Ultimately, there is no quantum of silence that has clear doctrinal force. While numerous States’ actions and statements implicate jus ad bellum, most of that conduct and most of those positions do not elicit a response (at least a publicly discernible one) by other international actors. Yet due to the structure of the field, attempts to discern — let alone develop — jus ad bellum invite presumptions about, and perceptions of, purported silence.

In light of the diversity of usages and the range of arguments for which silence has been deployed, it seems that silence does not carry a particular default brief. That is, an implied or express invocation of silence in this area is not itself determinative — or even necessarily suggestive — of a particular substantive outcome. That said, in practice, where scholars in this field invoke silence as legally significant, those invocations are more often than not offered in favor of relatively wide claims to resort to force.

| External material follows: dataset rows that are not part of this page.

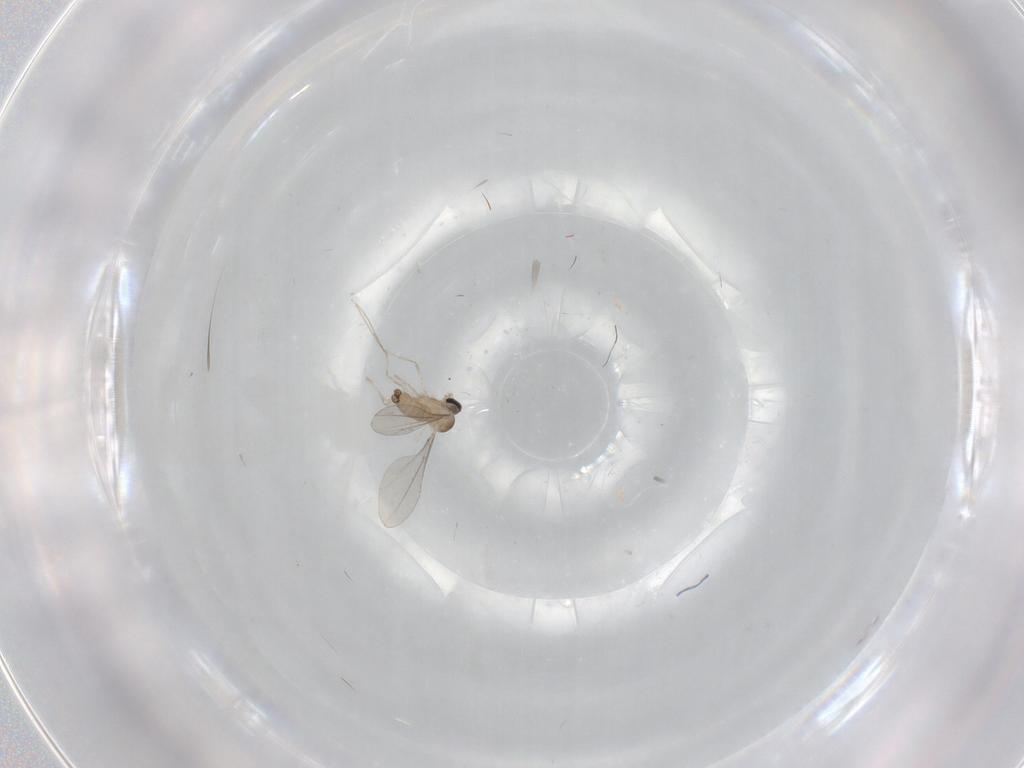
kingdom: Animalia
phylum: Arthropoda
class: Insecta
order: Diptera
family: Cecidomyiidae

As a matter of international law, it is unclear under what precise conditions silence may be accorded any legal significance. With regard to jus ad bellum, we have argued that caution is warranted in attributing legal effects to purported silence, whether of States or of the Security Council. This is particularly the case because not all States are apparently made aware contemporaneously of “article 51 communications” reported to the Security Council such that the purported silence of non-reactive States in respect of the legal claims that are made or the actions that are described in those reports may be considered deliberate or even conscious.

And yet, notwithstanding the jurisprudential difficulties, as a matter of practice silence by both States and the Security Council is being invoked — apparently increasingly — by several scholars in support of legal arguments in this field. Though such invocations are not universal, and though certain other scholars caution against it, the practice is nonetheless evident.

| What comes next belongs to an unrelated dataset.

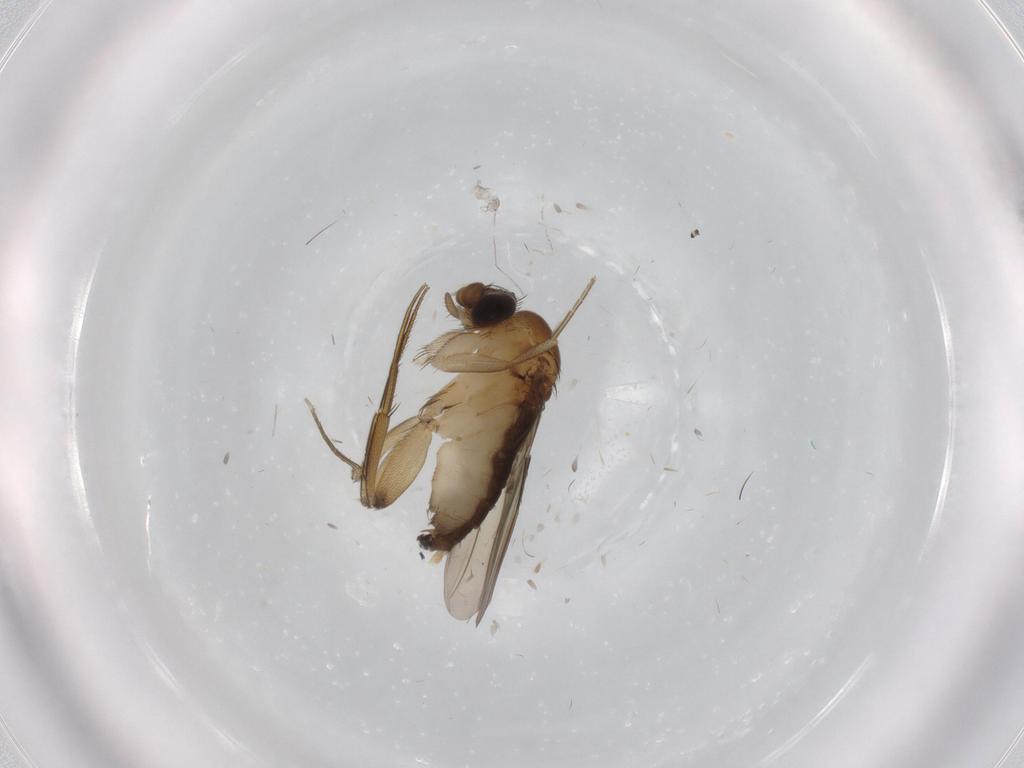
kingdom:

Of course, legal scholarship is not determinative of international law, and its effects on guiding State conduct or the workings of international organizations are by definition limited. Still, international-law scholarship — often referenced by courts, regularly relied upon in legal memoranda by government lawyers and those working in international organizations, and featured in reports by think tanks and advocacy groups — may ultimately affect the development and application of both treaties and custom. Indeed, recall that the ICJ Statute expressly treats the writings of certain legal publicists as subsidiary means for the determination of rules of law.[339]

Currently, there are major debates in scholarship and among practitioners as to whether fundamental aspects of the jus ad bellum field are developing. As demonstrated in this paper, silence appears to play a role in how these debates are constructed, which voices are heard, and which perspectives are seen as influencing the trajectories. Legal scholarship has played a key role in framing, reflecting, and amplifying this debate.

The questions of what silence means as a matter of international law and under what conditions it may and should be relied upon merit closer attention and discussion. Silence — whether expressly acknowledged or not, and whether intended or not — seems to be playing a role in the identification, formation, modification, and termination of treaty law and customary international law. This reliance on silence has the capacity to shape and develop international law and influence individual States, even where other States do not intend for their lack of a response to play such a role. If that is the case, States that are concerned about existing jus ad bellum, or about how that law may be developing, may therefore wish to consider the contexts in which they speak out and those in which they remain silent.

States, of course, cannot choose whether or not to speak out if they are unaware of particular positions that might merit a response. At the very least, therefore, States should, in our view, be made more easily, directly, and systematically aware of communications to the Security Council regarding the use of force as well as the Council’s and other States’ responses (or lack of responses) to those communications.


[339]. See ICJ Statute art. 38(1)(d).